Perhaps some kind of program run by the publishers could give free books to these people, to reduce the motivation for piracy of the books? Those that can afford it would still pay, of course.
That said, the current system is broken, so while this particular site is gone, z-library and anna's archive live on and won't be getting taken down any time zoon.
> Obviously book authors need to be paid
Do they? When the required reading is this years's version of the course professor's book, you are drowning in the BS.
> Copyright Crime Special Unit
It's amazing that people have somehow been convinced that it's sane not only to throw others in prison for copying files but also to have special police for it.
They've been getting away with it for ages. The RIAA even hired a bunch of ex-cops to act as goons, impersonate the FBI, and go on raids
https://web.archive.org/web/20040209170528/http://www.laweek...
I swear I've seen photos of them in their RIAA jackets too, but I can't seem to find any at the moment
Unless big tech does it I guess
That's easy: government should serve the needs of people, not companies.
It's not hypocritical to want a different set of rules for companies.
> a different set of rules for companies
That is sort of the problem we find ourselves in.
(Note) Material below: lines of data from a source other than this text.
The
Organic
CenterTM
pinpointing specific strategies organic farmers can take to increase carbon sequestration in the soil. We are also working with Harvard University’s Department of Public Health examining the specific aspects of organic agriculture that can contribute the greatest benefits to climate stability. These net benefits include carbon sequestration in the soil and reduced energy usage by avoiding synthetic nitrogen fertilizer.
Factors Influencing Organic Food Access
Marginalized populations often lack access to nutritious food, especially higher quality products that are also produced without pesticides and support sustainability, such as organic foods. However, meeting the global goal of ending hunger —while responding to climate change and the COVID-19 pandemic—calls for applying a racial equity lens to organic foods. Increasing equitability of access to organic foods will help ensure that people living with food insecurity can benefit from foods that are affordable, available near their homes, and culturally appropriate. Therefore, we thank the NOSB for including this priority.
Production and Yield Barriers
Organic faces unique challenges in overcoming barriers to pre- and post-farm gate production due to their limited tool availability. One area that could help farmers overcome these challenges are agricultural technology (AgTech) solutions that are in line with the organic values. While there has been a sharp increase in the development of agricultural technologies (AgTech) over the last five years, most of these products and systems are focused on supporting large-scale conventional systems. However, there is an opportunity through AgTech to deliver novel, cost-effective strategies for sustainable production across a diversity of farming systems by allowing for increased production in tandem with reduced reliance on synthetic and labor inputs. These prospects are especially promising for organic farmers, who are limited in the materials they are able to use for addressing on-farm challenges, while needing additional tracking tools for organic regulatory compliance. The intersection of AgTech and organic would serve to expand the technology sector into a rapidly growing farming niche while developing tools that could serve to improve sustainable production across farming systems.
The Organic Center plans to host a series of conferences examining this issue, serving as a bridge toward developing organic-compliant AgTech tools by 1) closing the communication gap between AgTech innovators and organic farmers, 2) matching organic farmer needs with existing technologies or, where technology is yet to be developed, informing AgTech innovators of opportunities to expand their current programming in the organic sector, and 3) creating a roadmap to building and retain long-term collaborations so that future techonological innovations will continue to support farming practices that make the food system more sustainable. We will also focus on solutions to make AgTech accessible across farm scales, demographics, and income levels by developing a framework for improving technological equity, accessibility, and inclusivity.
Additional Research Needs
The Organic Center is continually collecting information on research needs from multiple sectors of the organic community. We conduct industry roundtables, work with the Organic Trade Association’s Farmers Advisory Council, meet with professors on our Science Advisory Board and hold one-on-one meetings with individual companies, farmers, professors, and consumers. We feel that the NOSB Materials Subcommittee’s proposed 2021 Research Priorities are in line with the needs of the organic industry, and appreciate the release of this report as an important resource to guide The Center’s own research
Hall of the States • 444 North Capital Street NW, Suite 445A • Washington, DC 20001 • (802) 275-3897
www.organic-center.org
"It's not copyright infringement! I'm just using it to train my neural networks with the information!"
This quote is perfectly constructed to underline the hypocrisy considering this case is about pirating educational material. If pirating information is allowed when that neural network you are training is some LLM, why shouldn't it be allowed when that neural network is a human brain?
Human brains are not created and owned solely by companies
"fair use" for corporations.
I had the same thought. Those people could be put to so much better use, solving real problems that everyday people have.
> Those people could be put to so much better use, solving real problems that everyday people have.
You can apply that logic to large swathe of well paid jobs.
This is why an economic crash is not necessarily a bad thing in the long run. It shatters calcified assumptions about what labor is valuable and presents an opportunity to redefine them. We keep putting the next one off, and the people working jobs that "should" have gone away keep moving forward in their careers, gaining seniority and higher salaries doing varyingly terrible and unnecessary work.
The cyberpunk dystopia that 80s fiction authors prepared [some of] us for.
Drug and Copyright Enforcement Agency?
I always thought that one reason to go after marijuana was that it was something that one could easily "grow at home" -- eg, make a copy. Alcohol and hard drugs typically required a lot of equipment or expertise.
..and in a dystopian future there will be an agency to remove any unauthorized knowledge (gained from pirated sources) from ones' brain.
>..and in a dystopian future there will be an agency to remove any unauthorized knowledge (gained from pirated sources) from ones' brain.
as a preview - the similar is going to happen to the LLMs soon. Actually with growth of LLMs it may become unimportant what is in the actual biological brain of its user.
You would think we as a society should crack down harder on theft and robbery but here we are subsiding the rich on copyright laws
>The Ministry of Culture and Sport says others involved will be tracked down and given lessons in copyright law.
This is way too soft of a punishment. If people can get away with attending a lesson there will not be enough risk in the risk reward analysis people do before violating people's copyrights.
Won’t someone think of the textbook publishers. They are but paupers.
Wait until you see the price of the textbook.